Dialogue affirms trade balance the goal: official
China and the U.S. have agreed to cooperate in cutting their trade deficit, officials from both countries said Wednesday at the conclusion of the first China-U.S. Comprehensive Economic Dialogue (CED), rendering skepticism by some foreign media outlets over the economic talks.
The two countries agreed to work constructively together to address the trade imbalance, Chinese Vice Finance Minister Zhu Guangyao said after the one-day economic dialogue in Washington, DC, the Xinhua News Agency reported.

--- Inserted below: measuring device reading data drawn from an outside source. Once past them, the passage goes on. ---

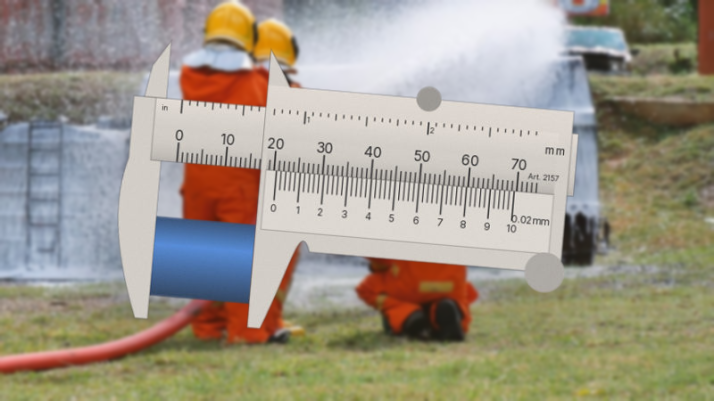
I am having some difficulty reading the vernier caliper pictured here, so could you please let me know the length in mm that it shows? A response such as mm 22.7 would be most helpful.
mm 20.5
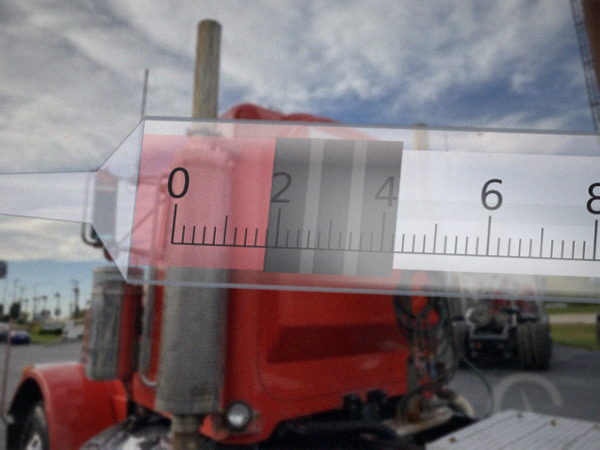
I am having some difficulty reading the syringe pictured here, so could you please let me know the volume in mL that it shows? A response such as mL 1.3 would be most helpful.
mL 1.8
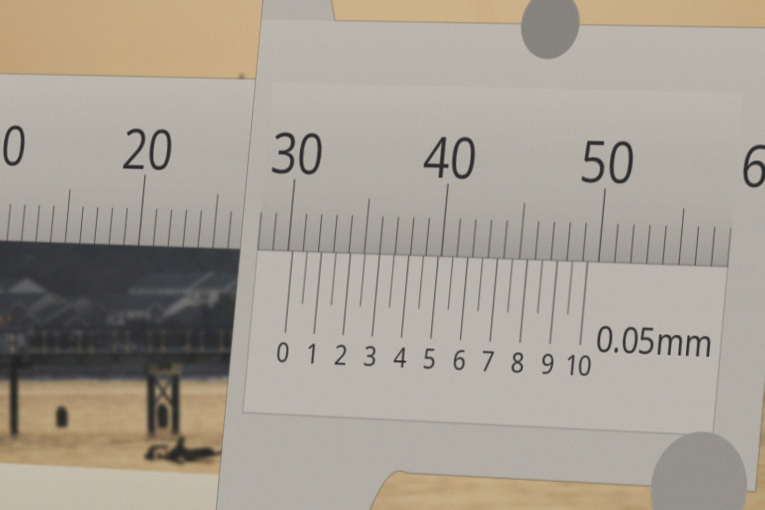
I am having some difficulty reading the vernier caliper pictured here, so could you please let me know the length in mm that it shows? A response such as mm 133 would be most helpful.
mm 30.3
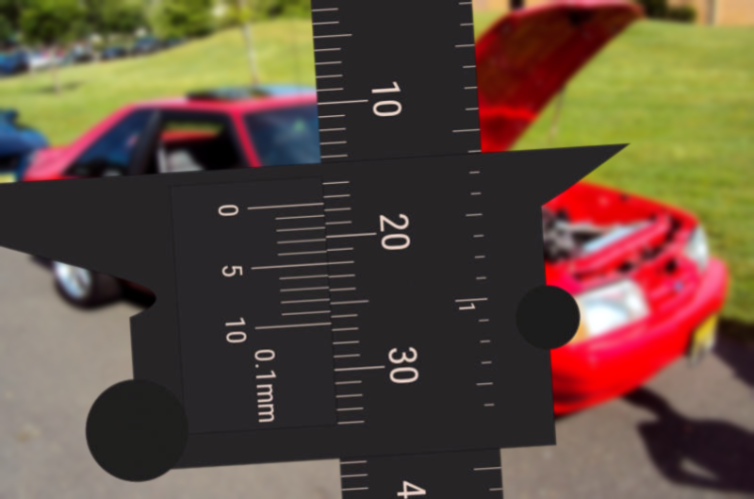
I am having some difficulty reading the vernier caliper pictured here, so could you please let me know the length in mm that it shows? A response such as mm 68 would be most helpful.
mm 17.5
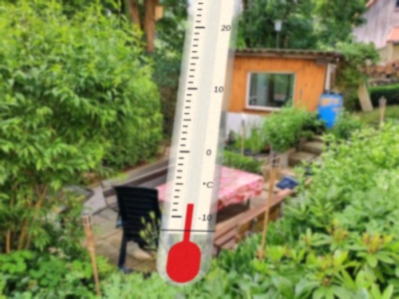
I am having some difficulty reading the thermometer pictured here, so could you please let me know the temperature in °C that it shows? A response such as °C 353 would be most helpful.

"Both sides agreed that one of the ways to solve the trade imbalance is for the U.S. to expand its exports to China, instead of reducing them," Zhu said, adding that China is not deliberately seeking a trade surplus with the U.S. and is willing to achieve balanced trade.
U.S. Treasury Secretary Steven Mnuchin and U.S. Commerce Secretary Wilbur Ross also noted the bilateral consensus on the trade deficit.

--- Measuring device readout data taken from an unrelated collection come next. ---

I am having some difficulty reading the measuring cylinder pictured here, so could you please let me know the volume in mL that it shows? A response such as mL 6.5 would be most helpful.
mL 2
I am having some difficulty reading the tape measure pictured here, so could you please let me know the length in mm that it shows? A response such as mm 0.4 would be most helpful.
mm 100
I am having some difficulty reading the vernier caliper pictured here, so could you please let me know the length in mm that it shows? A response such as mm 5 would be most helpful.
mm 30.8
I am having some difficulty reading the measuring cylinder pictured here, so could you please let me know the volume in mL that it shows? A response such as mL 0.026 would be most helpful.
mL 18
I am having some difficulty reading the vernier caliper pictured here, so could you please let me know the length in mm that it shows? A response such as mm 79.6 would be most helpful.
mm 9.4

"China acknowledged our shared objective to reduce the trade deficit which both sides will work cooperatively to achieve," they said in a statement, Reuters reported.

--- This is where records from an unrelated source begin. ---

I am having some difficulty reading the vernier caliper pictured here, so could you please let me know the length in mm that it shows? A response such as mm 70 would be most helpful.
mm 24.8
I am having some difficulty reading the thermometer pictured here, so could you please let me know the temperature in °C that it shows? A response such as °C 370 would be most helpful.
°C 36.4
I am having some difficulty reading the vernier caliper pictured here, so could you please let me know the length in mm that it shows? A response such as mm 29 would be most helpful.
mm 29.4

At a daily briefing on Thursday, Chinese foreign ministry spokesperson Lu Kang stated both sides agreed on constructive cooperation in narrowing the trade deficit.
The two countries discussed a wide range of issues, including trade and investment, the China-U.S. 100-day action plan, a one-year cooperation plan and global economic governance, and reached broad consensus, the spokesperson said.
Both countries believe this is an innovative, down-to-earth and constructive dialogue, Lu said.
The most significant achievement of the economic dialogue is its acknowledgement of the right direction for Sino-U.S. economic cooperation, and regards win-win cooperation as the underlying principle in developing bilateral trade ties, sets dialogue and negotiations as a basic solution to resolving disputes, and considers keeping key economic policy communication as the fundamental approach to dialogue and cooperation, he elaborated.
A Reuters report on Thursday claimed the two countries failed to "agree on major new steps to reduce the U.S. trade deficit with China," and went further by saying the failure casts doubts over "U.S. President Donald Trump's economic and security relations with Beijing."
"China and the U.S. have differences but the key is to reach a consensus in principle despite these differences. This will lay a good foundation for both sides to resolve their conflicts and problems in the future," Li Yong, deputy secretary-general of the China Association of International Trade, told the Global Times.
"These consensuses mean increasing the size of the pie of common interests to allow both countries to benefit from economic and trade cooperation. In this sense, the dialogue was constructive and a success," Li said.